** Material for this exercise **

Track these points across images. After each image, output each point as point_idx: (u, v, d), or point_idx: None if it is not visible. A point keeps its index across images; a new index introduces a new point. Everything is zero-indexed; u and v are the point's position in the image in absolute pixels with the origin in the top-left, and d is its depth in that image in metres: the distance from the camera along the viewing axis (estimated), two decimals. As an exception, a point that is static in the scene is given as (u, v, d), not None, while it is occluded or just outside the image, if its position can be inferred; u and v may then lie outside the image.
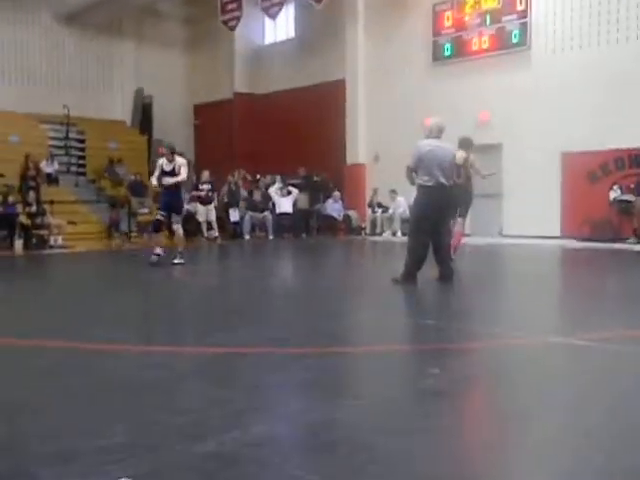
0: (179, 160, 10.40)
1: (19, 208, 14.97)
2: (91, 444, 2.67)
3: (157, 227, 10.63)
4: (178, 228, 10.60)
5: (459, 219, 9.99)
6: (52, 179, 18.24)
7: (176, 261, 10.21)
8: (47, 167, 18.21)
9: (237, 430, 2.78)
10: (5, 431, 2.91)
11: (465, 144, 9.73)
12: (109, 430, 2.83)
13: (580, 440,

** Instructions for the task **
Everything in the data except the pictures must appear in your answer unchanged.

** Task response **
Track these points across images. After each image, output each point as point_idx: (u, v, d), or point_idx: None if it is not visible. A point keeps its index across images; a new index introduces a new point. Everything is zero-indexed; u and v are the point's position in the image in absolute pixels with the origin in the top-left, and d is its depth in that image in metres: the distance from the camera along the viewing axis (estimated), two decimals. As an exception, a point that is static in the scene is given as (u, v, d), not None, while it is occluded or just outside the image, if its position can be inferred; u and v may then lie outside the image.
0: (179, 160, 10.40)
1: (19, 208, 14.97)
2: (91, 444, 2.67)
3: (157, 227, 10.63)
4: (178, 228, 10.60)
5: (459, 219, 9.99)
6: (52, 179, 18.24)
7: (176, 261, 10.21)
8: (47, 167, 18.21)
9: (237, 430, 2.78)
10: (5, 431, 2.91)
11: (465, 144, 9.73)
12: (109, 430, 2.83)
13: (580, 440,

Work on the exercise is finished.